YOUR INSTRUCTIONS ▸ Exactly as they appear below, repeat the lines from the one with "X53721Y-41664D01*" through the one with "X53580Y-41142D01*", and no others.

DATA UNDER STUDY ▸
Segment Open

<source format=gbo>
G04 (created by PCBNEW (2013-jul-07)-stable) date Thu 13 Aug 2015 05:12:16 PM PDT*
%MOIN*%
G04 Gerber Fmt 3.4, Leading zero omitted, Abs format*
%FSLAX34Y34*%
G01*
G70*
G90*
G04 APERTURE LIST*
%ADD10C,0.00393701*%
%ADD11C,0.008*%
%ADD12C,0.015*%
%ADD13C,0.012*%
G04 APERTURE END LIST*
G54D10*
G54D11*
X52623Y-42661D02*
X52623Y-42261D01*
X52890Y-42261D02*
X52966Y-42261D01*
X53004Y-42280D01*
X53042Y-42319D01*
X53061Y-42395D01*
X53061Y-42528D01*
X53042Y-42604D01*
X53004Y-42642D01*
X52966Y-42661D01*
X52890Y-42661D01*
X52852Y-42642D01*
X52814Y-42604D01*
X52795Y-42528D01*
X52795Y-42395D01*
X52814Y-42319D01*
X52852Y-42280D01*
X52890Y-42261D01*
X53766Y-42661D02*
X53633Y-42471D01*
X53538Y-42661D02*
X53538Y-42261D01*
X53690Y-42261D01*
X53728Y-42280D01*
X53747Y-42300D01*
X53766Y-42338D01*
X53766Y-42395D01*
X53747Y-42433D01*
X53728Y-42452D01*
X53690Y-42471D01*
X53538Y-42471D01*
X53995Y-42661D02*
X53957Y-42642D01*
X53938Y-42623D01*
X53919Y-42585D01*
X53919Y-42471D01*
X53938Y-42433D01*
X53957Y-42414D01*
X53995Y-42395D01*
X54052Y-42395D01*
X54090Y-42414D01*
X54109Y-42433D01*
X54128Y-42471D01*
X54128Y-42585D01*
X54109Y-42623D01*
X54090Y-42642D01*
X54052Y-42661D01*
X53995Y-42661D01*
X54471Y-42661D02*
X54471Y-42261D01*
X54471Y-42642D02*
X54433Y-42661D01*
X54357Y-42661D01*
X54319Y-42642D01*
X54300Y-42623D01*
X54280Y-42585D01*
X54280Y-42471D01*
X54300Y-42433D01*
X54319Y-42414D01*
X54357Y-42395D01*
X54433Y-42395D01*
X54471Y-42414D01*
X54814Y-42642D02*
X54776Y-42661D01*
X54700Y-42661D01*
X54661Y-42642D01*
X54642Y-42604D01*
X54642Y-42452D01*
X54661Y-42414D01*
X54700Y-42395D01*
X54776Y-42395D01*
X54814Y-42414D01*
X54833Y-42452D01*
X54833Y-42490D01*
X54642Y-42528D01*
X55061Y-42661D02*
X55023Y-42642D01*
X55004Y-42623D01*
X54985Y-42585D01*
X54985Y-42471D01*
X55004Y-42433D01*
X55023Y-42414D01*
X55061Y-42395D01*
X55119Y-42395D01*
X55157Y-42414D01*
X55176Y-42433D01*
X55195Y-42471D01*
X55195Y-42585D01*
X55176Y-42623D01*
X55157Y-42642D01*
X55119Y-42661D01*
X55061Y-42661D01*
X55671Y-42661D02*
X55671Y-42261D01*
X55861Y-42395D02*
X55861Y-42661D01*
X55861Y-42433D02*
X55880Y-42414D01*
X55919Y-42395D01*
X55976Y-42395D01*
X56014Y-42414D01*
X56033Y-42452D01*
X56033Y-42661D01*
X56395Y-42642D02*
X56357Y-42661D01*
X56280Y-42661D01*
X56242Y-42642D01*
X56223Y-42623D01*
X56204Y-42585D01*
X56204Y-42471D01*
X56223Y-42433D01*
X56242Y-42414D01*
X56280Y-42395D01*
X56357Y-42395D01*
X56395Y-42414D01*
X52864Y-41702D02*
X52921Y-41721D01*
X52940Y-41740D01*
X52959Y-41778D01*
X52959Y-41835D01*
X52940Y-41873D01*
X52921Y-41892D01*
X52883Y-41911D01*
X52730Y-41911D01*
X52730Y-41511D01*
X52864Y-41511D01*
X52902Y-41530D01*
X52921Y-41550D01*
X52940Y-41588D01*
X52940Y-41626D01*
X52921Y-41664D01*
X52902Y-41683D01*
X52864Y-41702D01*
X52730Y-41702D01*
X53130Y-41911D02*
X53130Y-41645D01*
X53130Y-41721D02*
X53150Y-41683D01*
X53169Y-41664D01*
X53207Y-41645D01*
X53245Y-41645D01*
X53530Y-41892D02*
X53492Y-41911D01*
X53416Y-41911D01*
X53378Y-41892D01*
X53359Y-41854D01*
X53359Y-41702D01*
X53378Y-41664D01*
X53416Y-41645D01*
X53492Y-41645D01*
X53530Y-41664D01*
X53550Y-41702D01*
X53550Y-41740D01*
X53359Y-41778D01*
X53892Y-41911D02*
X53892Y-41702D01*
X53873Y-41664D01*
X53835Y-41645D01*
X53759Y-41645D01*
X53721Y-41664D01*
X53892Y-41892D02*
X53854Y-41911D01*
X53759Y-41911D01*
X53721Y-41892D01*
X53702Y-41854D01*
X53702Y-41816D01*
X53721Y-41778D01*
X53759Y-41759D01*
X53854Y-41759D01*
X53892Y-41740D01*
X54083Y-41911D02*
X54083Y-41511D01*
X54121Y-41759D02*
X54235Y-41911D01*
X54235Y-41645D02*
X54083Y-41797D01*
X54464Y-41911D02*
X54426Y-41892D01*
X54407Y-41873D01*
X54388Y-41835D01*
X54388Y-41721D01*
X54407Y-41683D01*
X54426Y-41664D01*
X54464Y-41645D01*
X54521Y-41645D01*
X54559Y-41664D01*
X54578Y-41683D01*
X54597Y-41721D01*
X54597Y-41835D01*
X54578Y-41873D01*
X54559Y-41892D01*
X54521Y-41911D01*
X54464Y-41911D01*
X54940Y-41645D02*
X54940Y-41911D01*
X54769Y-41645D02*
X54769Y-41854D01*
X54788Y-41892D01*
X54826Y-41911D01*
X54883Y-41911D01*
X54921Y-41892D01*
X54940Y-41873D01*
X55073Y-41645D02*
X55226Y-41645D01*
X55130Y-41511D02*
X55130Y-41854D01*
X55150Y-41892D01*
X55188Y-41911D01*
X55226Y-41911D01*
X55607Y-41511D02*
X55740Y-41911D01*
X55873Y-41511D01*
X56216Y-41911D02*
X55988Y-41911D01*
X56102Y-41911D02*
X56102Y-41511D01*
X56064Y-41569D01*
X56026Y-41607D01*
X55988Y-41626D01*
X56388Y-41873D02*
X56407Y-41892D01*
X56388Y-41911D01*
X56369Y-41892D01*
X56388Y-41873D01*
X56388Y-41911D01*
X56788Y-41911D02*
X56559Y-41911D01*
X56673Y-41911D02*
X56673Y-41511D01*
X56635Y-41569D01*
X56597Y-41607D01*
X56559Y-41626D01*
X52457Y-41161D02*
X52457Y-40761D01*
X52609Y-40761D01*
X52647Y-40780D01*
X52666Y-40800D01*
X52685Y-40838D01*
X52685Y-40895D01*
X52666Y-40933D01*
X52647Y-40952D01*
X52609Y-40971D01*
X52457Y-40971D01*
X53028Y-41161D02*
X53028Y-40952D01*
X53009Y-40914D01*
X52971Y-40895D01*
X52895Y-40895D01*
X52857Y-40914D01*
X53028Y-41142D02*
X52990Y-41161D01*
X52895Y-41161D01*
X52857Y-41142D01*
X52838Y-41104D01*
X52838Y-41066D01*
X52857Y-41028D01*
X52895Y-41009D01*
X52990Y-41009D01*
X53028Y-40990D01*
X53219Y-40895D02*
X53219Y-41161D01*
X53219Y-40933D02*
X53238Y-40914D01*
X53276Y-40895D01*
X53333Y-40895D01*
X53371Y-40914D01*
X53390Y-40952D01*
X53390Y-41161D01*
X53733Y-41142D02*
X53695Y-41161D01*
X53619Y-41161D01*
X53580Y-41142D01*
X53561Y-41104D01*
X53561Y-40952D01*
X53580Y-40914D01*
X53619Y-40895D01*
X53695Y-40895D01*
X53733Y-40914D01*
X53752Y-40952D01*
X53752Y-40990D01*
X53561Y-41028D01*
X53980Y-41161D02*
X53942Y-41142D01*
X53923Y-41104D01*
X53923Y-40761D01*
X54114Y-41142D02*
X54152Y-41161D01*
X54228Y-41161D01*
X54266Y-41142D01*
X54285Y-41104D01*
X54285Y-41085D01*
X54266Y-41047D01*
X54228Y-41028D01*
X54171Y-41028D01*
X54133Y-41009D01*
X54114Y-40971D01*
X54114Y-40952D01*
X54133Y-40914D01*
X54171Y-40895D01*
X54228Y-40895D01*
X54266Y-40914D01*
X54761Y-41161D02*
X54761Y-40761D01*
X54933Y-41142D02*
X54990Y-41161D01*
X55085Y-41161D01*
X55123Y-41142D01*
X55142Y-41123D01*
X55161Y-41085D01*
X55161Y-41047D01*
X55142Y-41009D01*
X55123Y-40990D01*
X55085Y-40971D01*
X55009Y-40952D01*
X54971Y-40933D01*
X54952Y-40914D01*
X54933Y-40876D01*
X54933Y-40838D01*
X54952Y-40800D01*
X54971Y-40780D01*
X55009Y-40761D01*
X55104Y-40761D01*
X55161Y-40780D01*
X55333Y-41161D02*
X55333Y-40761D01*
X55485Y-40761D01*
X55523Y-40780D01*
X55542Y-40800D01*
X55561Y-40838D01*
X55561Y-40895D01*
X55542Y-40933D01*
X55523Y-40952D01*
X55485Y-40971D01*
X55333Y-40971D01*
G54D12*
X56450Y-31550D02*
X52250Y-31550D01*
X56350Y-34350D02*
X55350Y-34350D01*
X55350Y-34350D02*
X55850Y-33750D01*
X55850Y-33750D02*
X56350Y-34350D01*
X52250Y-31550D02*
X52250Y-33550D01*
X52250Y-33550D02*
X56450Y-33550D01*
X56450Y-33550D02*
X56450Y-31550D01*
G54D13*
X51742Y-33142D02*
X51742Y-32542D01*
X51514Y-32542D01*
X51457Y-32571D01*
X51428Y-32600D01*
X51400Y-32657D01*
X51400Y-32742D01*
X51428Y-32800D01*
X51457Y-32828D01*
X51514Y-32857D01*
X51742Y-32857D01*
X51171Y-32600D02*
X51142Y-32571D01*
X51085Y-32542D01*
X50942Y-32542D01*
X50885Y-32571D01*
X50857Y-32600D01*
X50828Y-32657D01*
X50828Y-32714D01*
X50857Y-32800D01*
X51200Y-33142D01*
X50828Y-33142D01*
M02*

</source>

Segment Closed
Segment Open

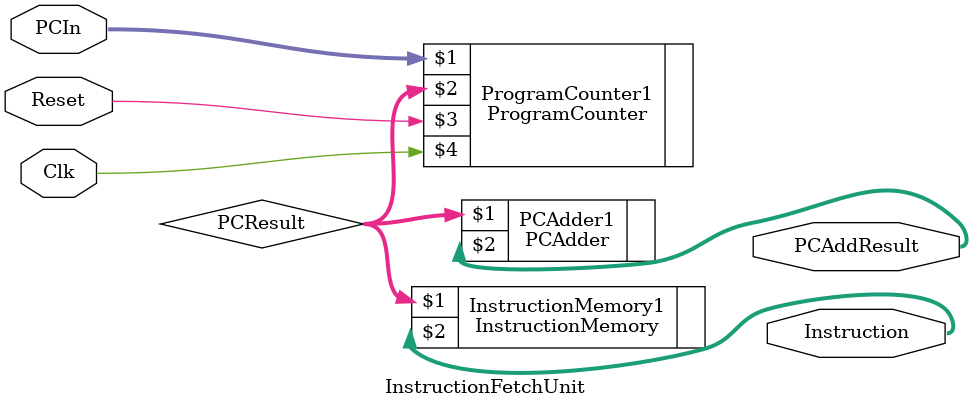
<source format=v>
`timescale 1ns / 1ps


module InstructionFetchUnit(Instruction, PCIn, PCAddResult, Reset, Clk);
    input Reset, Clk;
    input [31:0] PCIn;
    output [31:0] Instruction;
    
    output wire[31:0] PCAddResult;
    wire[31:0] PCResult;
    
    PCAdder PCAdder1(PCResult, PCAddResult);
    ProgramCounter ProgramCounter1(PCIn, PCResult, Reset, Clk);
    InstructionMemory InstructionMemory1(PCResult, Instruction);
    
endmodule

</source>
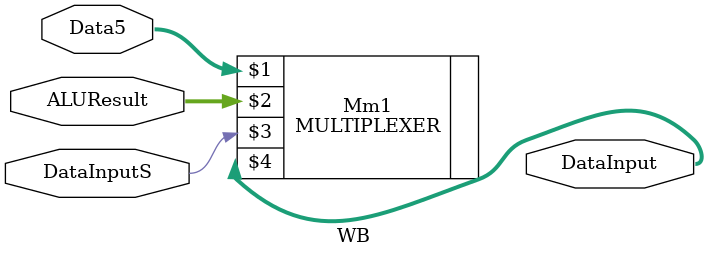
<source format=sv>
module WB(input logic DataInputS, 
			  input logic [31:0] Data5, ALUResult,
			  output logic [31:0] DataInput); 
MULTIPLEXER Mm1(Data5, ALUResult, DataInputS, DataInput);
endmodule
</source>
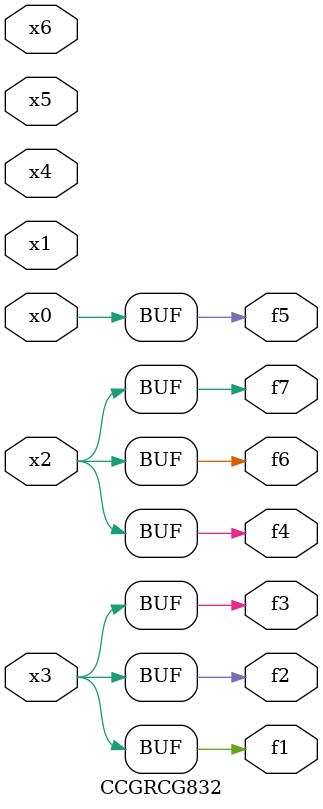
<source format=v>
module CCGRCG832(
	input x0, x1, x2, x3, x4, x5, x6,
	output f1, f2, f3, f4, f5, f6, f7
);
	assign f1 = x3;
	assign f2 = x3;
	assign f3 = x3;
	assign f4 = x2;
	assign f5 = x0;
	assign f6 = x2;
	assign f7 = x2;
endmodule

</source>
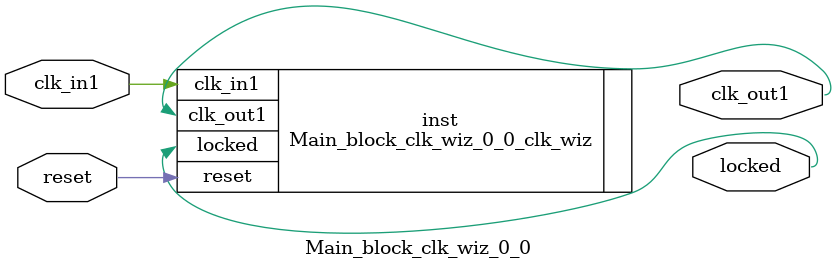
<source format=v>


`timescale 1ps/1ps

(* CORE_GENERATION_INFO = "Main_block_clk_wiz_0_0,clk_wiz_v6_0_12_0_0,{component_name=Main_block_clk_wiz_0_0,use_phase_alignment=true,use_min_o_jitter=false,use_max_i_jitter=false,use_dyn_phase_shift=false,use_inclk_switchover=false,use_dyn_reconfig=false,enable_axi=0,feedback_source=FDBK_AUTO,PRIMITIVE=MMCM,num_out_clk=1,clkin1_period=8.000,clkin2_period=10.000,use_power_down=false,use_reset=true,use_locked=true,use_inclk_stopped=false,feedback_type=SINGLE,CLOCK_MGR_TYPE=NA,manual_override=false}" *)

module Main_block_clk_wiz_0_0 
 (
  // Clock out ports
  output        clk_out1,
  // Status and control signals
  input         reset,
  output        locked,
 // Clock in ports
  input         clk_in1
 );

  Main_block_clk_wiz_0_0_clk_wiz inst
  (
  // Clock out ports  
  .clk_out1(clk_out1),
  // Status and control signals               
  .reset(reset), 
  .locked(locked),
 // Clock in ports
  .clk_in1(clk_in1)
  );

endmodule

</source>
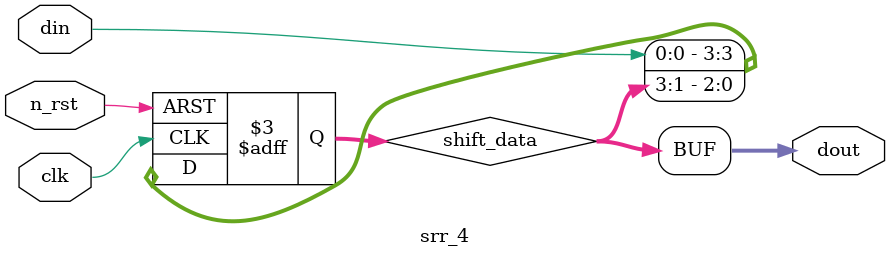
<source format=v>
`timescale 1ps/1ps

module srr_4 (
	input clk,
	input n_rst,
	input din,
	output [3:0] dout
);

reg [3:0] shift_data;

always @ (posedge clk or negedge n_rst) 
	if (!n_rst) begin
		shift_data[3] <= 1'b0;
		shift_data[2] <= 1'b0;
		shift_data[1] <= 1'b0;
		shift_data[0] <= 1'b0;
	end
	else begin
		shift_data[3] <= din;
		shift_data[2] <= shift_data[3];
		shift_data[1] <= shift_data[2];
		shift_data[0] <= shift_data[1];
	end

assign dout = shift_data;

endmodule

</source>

Segment Closed

TASK OUTPUT ▸
X53721Y-41664D01*
X53892Y-41892D02*
X53854Y-41911D01*
X53759Y-41911D01*
X53721Y-41892D01*
X53702Y-41854D01*
X53702Y-41816D01*
X53721Y-41778D01*
X53759Y-41759D01*
X53854Y-41759D01*
X53892Y-41740D01*
X54083Y-41911D02*
X54083Y-41511D01*
X54121Y-41759D02*
X54235Y-41911D01*
X54235Y-41645D02*
X54083Y-41797D01*
X54464Y-41911D02*
X54426Y-41892D01*
X54407Y-41873D01*
X54388Y-41835D01*
X54388Y-41721D01*
X54407Y-41683D01*
X54426Y-41664D01*
X54464Y-41645D01*
X54521Y-41645D01*
X54559Y-41664D01*
X54578Y-41683D01*
X54597Y-41721D01*
X54597Y-41835D01*
X54578Y-41873D01*
X54559Y-41892D01*
X54521Y-41911D01*
X54464Y-41911D01*
X54940Y-41645D02*
X54940Y-41911D01*
X54769Y-41645D02*
X54769Y-41854D01*
X54788Y-41892D01*
X54826Y-41911D01*
X54883Y-41911D01*
X54921Y-41892D01*
X54940Y-41873D01*
X55073Y-41645D02*
X55226Y-41645D01*
X55130Y-41511D02*
X55130Y-41854D01*
X55150Y-41892D01*
X55188Y-41911D01*
X55226Y-41911D01*
X55607Y-41511D02*
X55740Y-41911D01*
X55873Y-41511D01*
X56216Y-41911D02*
X55988Y-41911D01*
X56102Y-41911D02*
X56102Y-41511D01*
X56064Y-41569D01*
X56026Y-41607D01*
X55988Y-41626D01*
X56388Y-41873D02*
X56407Y-41892D01*
X56388Y-41911D01*
X56369Y-41892D01*
X56388Y-41873D01*
X56388Y-41911D01*
X56788Y-41911D02*
X56559Y-41911D01*
X56673Y-41911D02*
X56673Y-41511D01*
X56635Y-41569D01*
X56597Y-41607D01*
X56559Y-41626D01*
X52457Y-41161D02*
X52457Y-40761D01*
X52609Y-40761D01*
X52647Y-40780D01*
X52666Y-40800D01*
X52685Y-40838D01*
X52685Y-40895D01*
X52666Y-40933D01*
X52647Y-40952D01*
X52609Y-40971D01*
X52457Y-40971D01*
X53028Y-41161D02*
X53028Y-40952D01*
X53009Y-40914D01*
X52971Y-40895D01*
X52895Y-40895D01*
X52857Y-40914D01*
X53028Y-41142D02*
X52990Y-41161D01*
X52895Y-41161D01*
X52857Y-41142D01*
X52838Y-41104D01*
X52838Y-41066D01*
X52857Y-41028D01*
X52895Y-41009D01*
X52990Y-41009D01*
X53028Y-40990D01*
X53219Y-40895D02*
X53219Y-41161D01*
X53219Y-40933D02*
X53238Y-40914D01*
X53276Y-40895D01*
X53333Y-40895D01*
X53371Y-40914D01*
X53390Y-40952D01*
X53390Y-41161D01*
X53733Y-41142D02*
X53695Y-41161D01*
X53619Y-41161D01*
X53580Y-41142D01*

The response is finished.